Comme vous l’avez encore dit à l’instant, monsieur le secrétaire d’État, vous pensez, par cet article, mettre fin aux marges arrière. Je ne crois pas que vous y parviendrez de cette manière.

Le rapport de Mme Marie-Dominique Hagelsteen laisse sceptique. Elle souligne, en effet, que les objectifs poursuivis par les réformes Dutreil puis Chatel n’ont pas permis de réduire significativement les marges arrière : « On doit cependant constater qu’un des objectifs poursuivis, le recul des marges arrière, n’a pas été atteint, ou ne l’a été que partiellement. De fait, ces marges ont continué de croître, passant de 33, 5 % du prix net sur facture en 2005 à environ 37 % en 2006. ».

Je ne suis pas sûr que plus de liberté de négociation et plus de liberté de discrimination permettront de mettre fin à ce système.

En revanche, je crains que cette liberté de négociation des conditions générales de vente ne mène à une nouvelle détérioration des conditions de travail dans la grande distribution, déjà marquée par des politiques salariales draconiennes.

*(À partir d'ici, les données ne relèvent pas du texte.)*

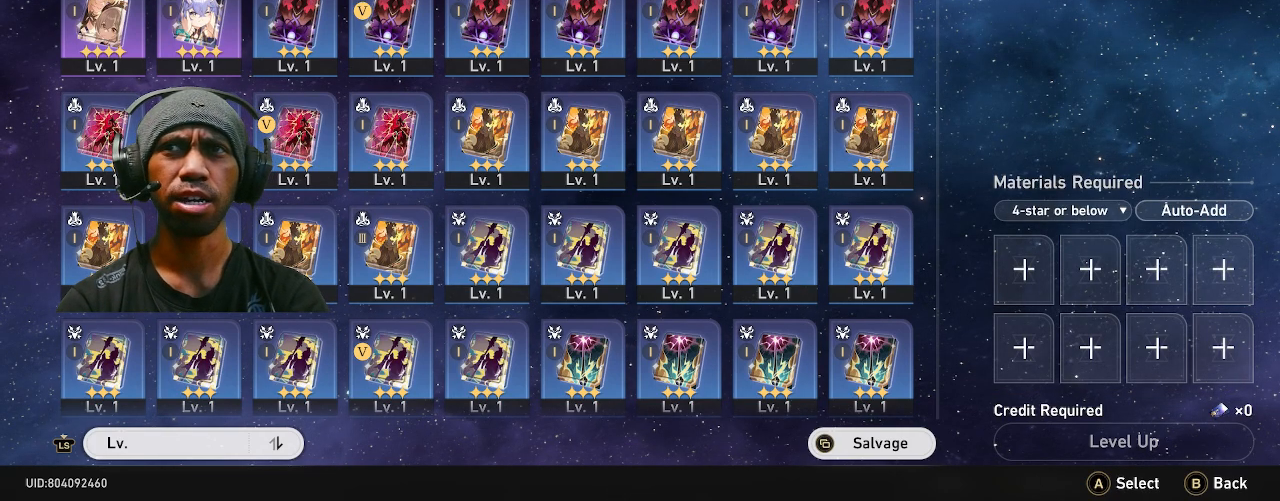
{"dt_ms": 500, "buttons": ["R2"], "left_stick": "center", "right_stick": "center", "events": [[50, "left_stick", "down"], [367, "left_stick", "center"]]}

Le secteur de la grande distribution est, en effet, réputé pour la faiblesse des salaires de la majorité de ses employés.

En 2004, dans ce secteur, l’augmentation des salaires de la majorité des employés s’est située en dessous du niveau de l’inflation. Ainsi, les employés de Carrefour ont perçu une augmentation de leur salaire de 1, 79 %. Mais, dans le même temps, – vous connaissez cet épisode – le P-DG de Carrefour partait avec une indemnité de départ de trois années de salaire, soit au total 9, 39 millions d’euros, dont 4, 9 millions payés en 2005.

Cette confortable indemnité était assortie, comme le soulignent Patrick Artus et Marie-Paule Virard dans leur ouvrage Le capitalisme est en train de s’autodétruire –, « d’une retraite supplémentaire lui garantissant à vie 40 % de son dernier salaire et pour laquelle l’entreprise a provisionné 29 millions d’euros dans ses comptes ».

En février dernier, un mouvement de grève important a touché la grande distribution. Les salariés ont protesté contre la faiblesse des salaires, la dureté des conditions de travail, le temps partiel non choisi, les heures de travail éparpillées au cours de la semaine, etc.

Dans Le Monde daté du 25 mars, on apprenait que les salariés du plus grand hypermarché marseillais de l’enseigne Carrefour « demandaient une prime exceptionnelle de 250 euros, la fin des temps partiels imposés et la revalorisation du ticket-restaurant – il était à 3, 05 euros », ce qui représente « tout juste de quoi acheter un sandwich » […]. Ils souhaitaient également que le magasin ferme à 21 heures au lieu de 22 heures, au moins pendant l’hiver. »

Sur les 650 000 salariés que compte le secteur de la grande distribution, 37 % sont employés à temps partiel. Pour les femmes, cette proportion atteint 55 % : ce sont surtout elles qui subissent aujourd’hui de plein fouet la précarisation de leur statut et la dégradation de leurs conditions de travail, notamment en raison de la parcellisation de leur temps de travail, dans un contexte d’exacerbation de la concurrence.

Nous craignons qu’avec l’article 21 le pire ne soit à venir, pour les salariés du secteur aussi bien que pour les consommateurs !

Pour toutes ces raisons, nous demandons la suppression de cet article.